» PROBLEMS TO SOLVE
**A)** According to the story summary below, what does Lars say about his new girlfriend Bianca's background?
**B)** Copy the story summary word for word from "Lars (Ryan Gosling)" up to and including "seemingly lonely existence.".
**C)** In the story summary below, which actors are named in parentheses after the characters they play? List each one.

Story

Lars (Ryan Gosling) is a quiet, caring and extremely socially anxious young man. He lives in the garage of the family home in small-town America. His older brother Gus (Paul Schneider) and Gus’ pregnant wife Karin (Emily Mortimer) have lived in the family home since Lars and Gus’ father died. Gus and Karin continually try and fail to take Lars out of his limited and seemingly lonely existence.

To their surprise and delight, Lars announces that he has a new girlfriend called Bianca, a half-Danish, half-Brazilian former missionary. Their delight quickly turns to dismay and horror when they discover that Bianca is in fact a purchased sex doll. Lars cannot see Bianca as anything but real. In their desperation to understand what has triggered Lars’ ‘breakdown’, Gus and Karin visit local doctor Dr Dagmar Berman (Patricia Clarkson). Dr Berman explains that Lars is suffering from a delusion and advises them to support him in his delusional beliefs.

» DATASET RECORDS
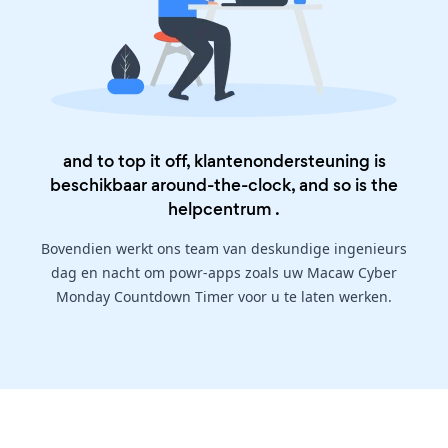
and to top it off, klantenondersteuning is
beschikbaar around-the-clock, and so is the
helpcentrum
.
Bovendien werkt ons team van deskundige ingenieurs
dag en nacht om powr-apps zoals uw Macaw Cyber
Monday Countdown Timer voor u te laten werken.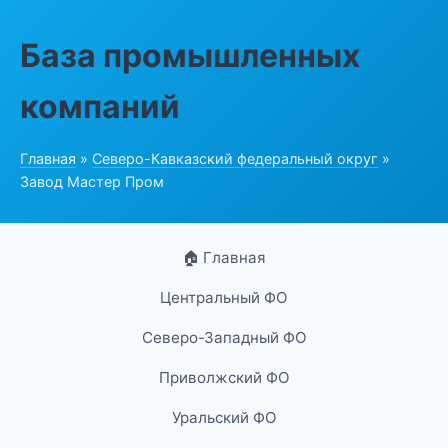
База промышленных
компаний
Главная
»
Северо-Кавказский федеральный округ
»
Завод Мастер Пром
🏠 Главная
Центральный ФО
Северо-Западный ФО
Приволжский ФО
Уральский ФО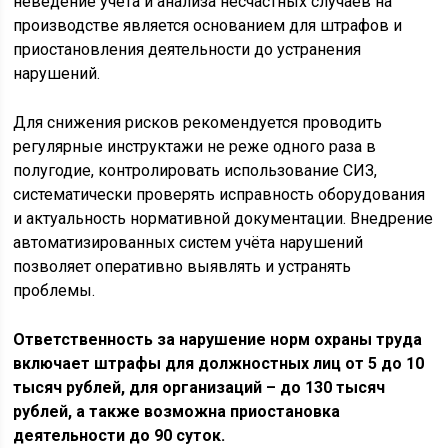
неведение учёта и анализа несчастных случаев на
производстве является основанием для штрафов и
приостановления деятельности до устранения
нарушений.
Для снижения рисков рекомендуется проводить
регулярные инструктажи не реже одного раза в
полугодие, контролировать использование СИЗ,
систематически проверять исправность оборудования
и актуальность нормативной документации. Внедрение
автоматизированных систем учёта нарушений
позволяет оперативно выявлять и устранять
проблемы.
Ответственность за нарушение норм охраны труда
включает штрафы для должностных лиц от 5 до 10
тысяч рублей, для организаций – до 130 тысяч
рублей, а также возможна приостановка
деятельности до 90 суток.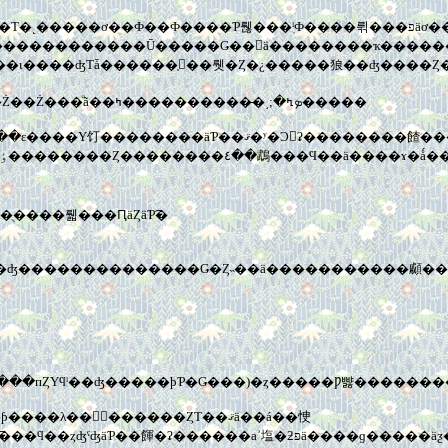
���Ƥ뤦���ˡֽФ����뤾���פäơ�����Ԥä��Τϡ�Rolly's�äƤ�������ꥫ
�ᤰ��ޤ�������ή��Ƥ����衣���ɤ����Ƥ�Τ��ʡ��Ż��Ż���ͧã��ܤߤ�;͵��̵���������ߤ�����
��Υ�Τ�񤯵����¿���Ż����夯�������ޤ�ʸ�Ϥν����ٶ��������Ȥ��
פ��֤�Υ᡼��Ǵ򤷤��ä������٤�ä����ֻ����뤫���ԤäȤäƤ͡�
�ʤ��������������Ǥ�Ȥ˵��ä�����������顣���
���)�η뺧���ˤ��ƤФ줷��Ȣ���ޤǡ��ե�����пȤΥϥˡ��ʤ�����ϸƤ�Ǥ���)�ȥ�����Ƿ뺧��
ȤΤ��ޤä��á��㤤
��������Ȥ��դ��Ƥ����������Ȥ����Ρ��ʤ�ۤɤ͡�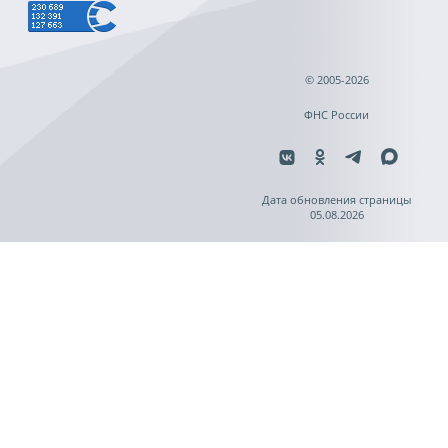
© 2005-2026
ФНС России
Дата обновления страницы
05.08.2026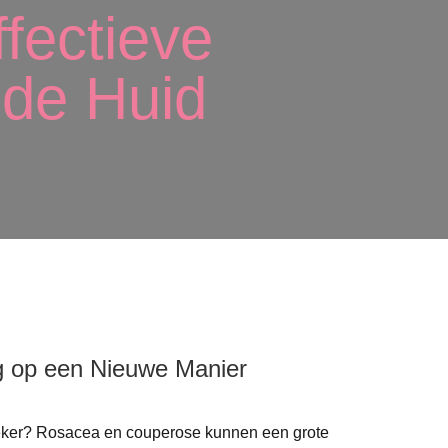
fectieve
de Huid​
g op een Nieuwe Manier
onzeker? Rosacea en couperose kunnen een grote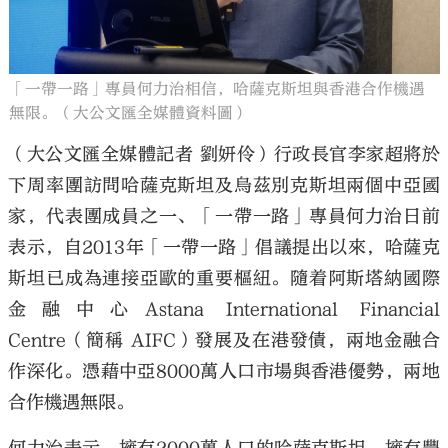
「一帶一路」專員何力治相信，哈薩克斯坦與香港合作機遇
無限。（大公文匯全媒體資料圖）
（大公文匯全媒體記者 劉妍伶）行政長官李家超將於
下周率團訪問哈薩克斯坦及烏茲別克斯坦兩個中亞國
家，代表團成員之一、「一帶一路」專員何力治日前
表示，自2013年「一帶一路」倡議提出以來，哈薩克
斯坦已成為連接亞歐的重要樞紐。隨着阿斯塔納國際
金融中心Astana International Financial
Centre（簡稱 AIFC）發展及在港發債，兩地金融合
作深化。憑藉中亞8000萬人口市場與香港優勢，兩地
合作機遇無限。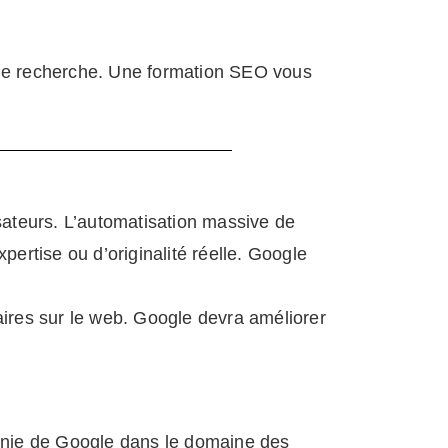
de recherche. Une formation SEO vous
isateurs. L’automatisation massive de
ertise ou d’originalité réelle. Google
ires sur le web. Google devra améliorer
émonie de Google dans le domaine des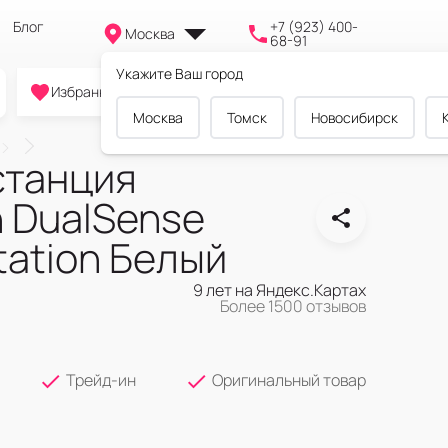
Блог
+7 (923) 400-
Москва
68-91
Укажите Ваш город
0
0
0
Избранное
Cравнение
Корзина
Москва
Томск
Новосибирск
станция
n DualSense
tation Белый
9 лет на Яндекс.Картах
Более 1500 отзывов
Трейд-ин
Оригинальный товар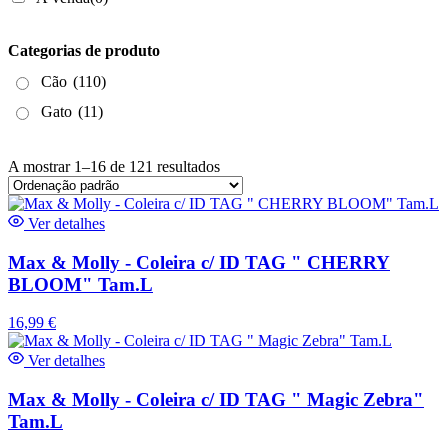
Categorias de produto
Cão
(110)
Gato
(11)
A mostrar 1–16 de 121 resultados
Ver detalhes
Max & Molly - Coleira c/ ID TAG " CHERRY
BLOOM" Tam.L
16,99
€
Ver detalhes
Max & Molly - Coleira c/ ID TAG " Magic Zebra"
Tam.L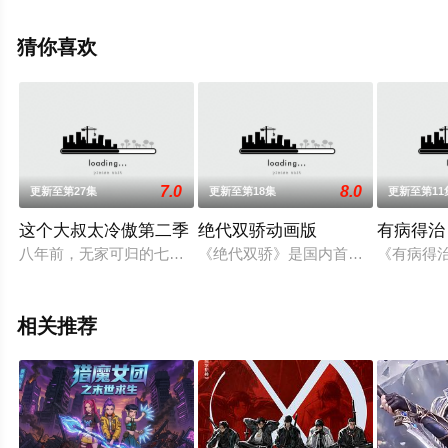
可移步至豆瓣动漫、电视猫或剧情网等平台了解。
猜你喜欢
。
7.0
8.0
更新至第27集
更新至第18集
更新至第11
这个大叔太冷傲第二季
绝代双骄动画版
有病得治
八年前，无家可归的七七被祁思辰救下，成了祁家的佣人，多年
《绝代双骄》是国内首部改编自古龙
《有病得
相关推荐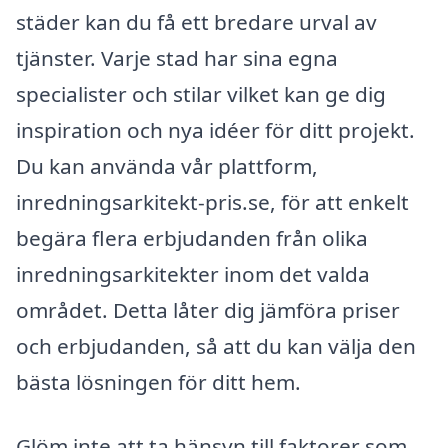
städer kan du få ett bredare urval av
tjänster. Varje stad har sina egna
specialister och stilar vilket kan ge dig
inspiration och nya idéer för ditt projekt.
Du kan använda vår plattform,
inredningsarkitekt-pris.se, för att enkelt
begära flera erbjudanden från olika
inredningsarkitekter inom det valda
området. Detta låter dig jämföra priser
och erbjudanden, så att du kan välja den
bästa lösningen för ditt hem.
Glöm inte att ta hänsyn till faktorer som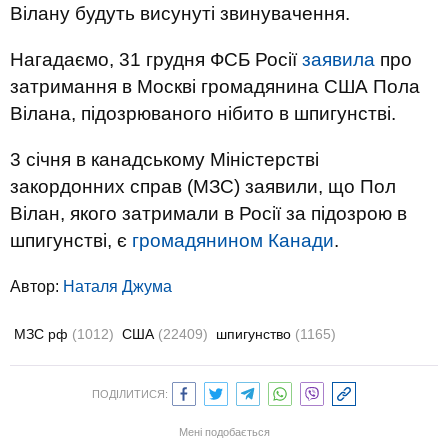
Вілану будуть висунуті звинувачення.
Нагадаємо, 31 грудня ФСБ Росії
заявила
про
затримання в Москві громадянина США Пола
Вілана, підозрюваного нібито в шпигунстві.
3 січня в канадському Міністерстві
закордонних справ (МЗС) заявили, що Пол
Вілан, якого затримали в Росії за підозрою в
шпигунстві, є
громадянином Канади
.
Автор:
Наталя Джума
МЗС рф
(1012)
США
(22409)
шпигунство
(1165)
ПОДІЛИТИСЯ:
Мені подобається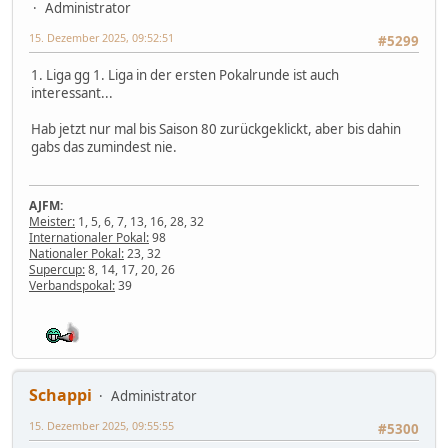
Administrator
15. Dezember 2025, 09:52:51
#5299
1. Liga gg 1. Liga in der ersten Pokalrunde ist auch
interessant...
Hab jetzt nur mal bis Saison 80 zurückgeklickt, aber bis dahin
gabs das zumindest nie.
AJFM:
Meister:
1, 5, 6, 7, 13, 16, 28, 32
Internationaler Pokal:
98
Nationaler Pokal:
23, 32
Supercup:
8, 14, 17, 20, 26
Verbandspokal:
39
Schappi
Administrator
15. Dezember 2025, 09:55:55
#5300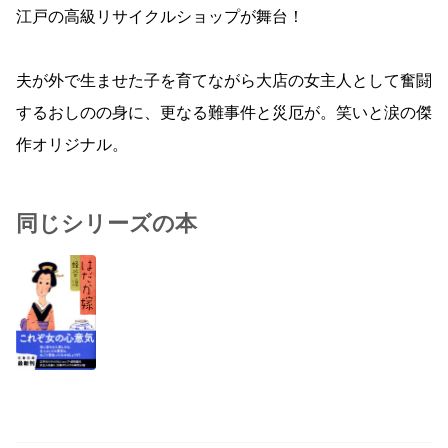
江戸の高級リサイクルショップが舞台！
夫が外で生ませた子を育てながら大店の女主人として奮闘
するおしのの身に、更なる難事件と災厄が。笑いと涙の傑
作オリジナル。
同じシリーズの本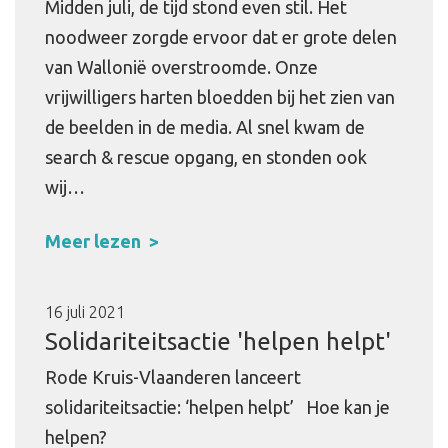
Midden juli, de tijd stond even stil. Het
noodweer zorgde ervoor dat er grote delen
van Wallonië overstroomde. Onze
vrijwilligers harten bloedden bij het zien van
de beelden in de media. Al snel kwam de
search & rescue opgang, en stonden ook
wij…
Meer lezen
16 juli 2021
Solidariteitsactie 'helpen helpt'
Rode Kruis-Vlaanderen lanceert
solidariteitsactie: ‘helpen helpt’ Hoe kan je
helpen?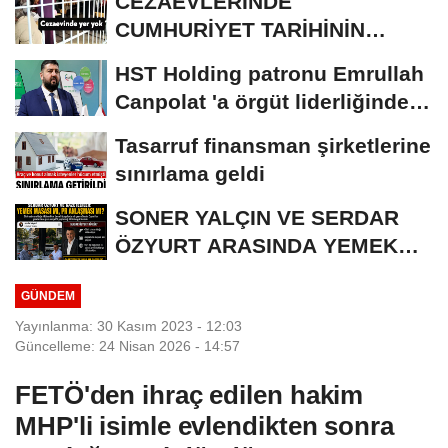
CEZAEVLERİNDE
CUMHURİYET TARİHİNİN
REKORU KIRILDI 433 BİN 520
HST Holding patronu Emrullah
KİŞİ...
Canpolat 'a örgüt liderliğinden
iddianame...
Tasarruf finansman şirketlerine
sınırlama geldi
SONER YALÇIN VE SERDAR
ÖZYURT ARASINDA YEMEK
MASASI MI PR ANLAŞMASI...
GÜNDEM
Yayınlanma: 30 Kasım 2023 - 12:03
Güncelleme: 24 Nisan 2026 - 14:57
FETÖ'den ihraç edilen hakim
MHP'li isimle evlendikten sonra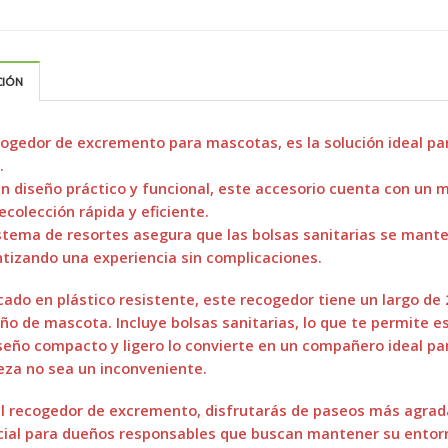
CIÓN
cogedor de excremento para mascotas, es la solución ideal pa
.
n diseño práctico y funcional, este accesorio cuenta con un 
ecolección rápida y eficiente.
stema de resortes asegura que las bolsas sanitarias se mant
tizando una experiencia sin complicaciones.
cado en plástico resistente, este recogedor tiene un largo de 
o de mascota. Incluye bolsas sanitarias, lo que te permite e
seño compacto y ligero lo convierte en un compañero ideal para
eza no sea un inconveniente.
l recogedor de excremento, disfrutarás de paseos más agrada
ial para dueños responsables que buscan mantener su entorno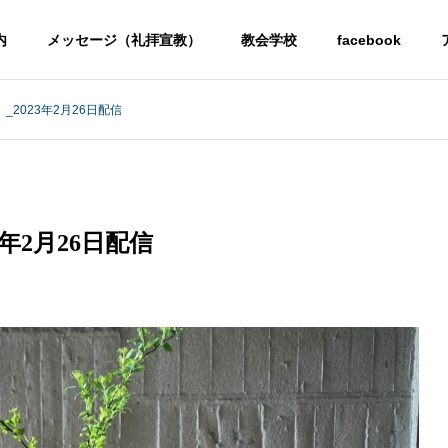
内
メッセージ（礼拝宣教）
教会学校
facebook
2023年2月26日配信
年2月26日配信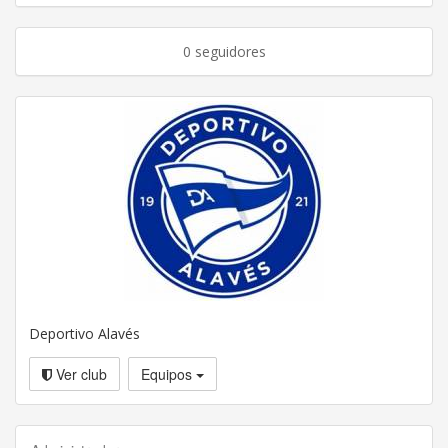
0 seguidores
Deportivo Alavés
Ver club
Equipos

» COMPLETED EXERCISE
**A)** He says she is a half-Danish, half-Brazilian former missionary.

**B)**
Lars (Ryan Gosling) is a quiet, caring and extremely socially anxious young man. He lives in the garage of the family home in small-town America. His older brother Gus (Paul Schneider) and Gus’ pregnant wife Karin (Emily Mortimer) have lived in the family home since Lars and Gus’ father died. Gus and Karin continually try and fail to take Lars out of his limited and seemingly lonely existence.

**C)**
Ryan Gosling (Lars)
Paul Schneider (Gus)
Emily Mortimer (Karin)
Patricia Clarkson (Dr Dagmar Berman)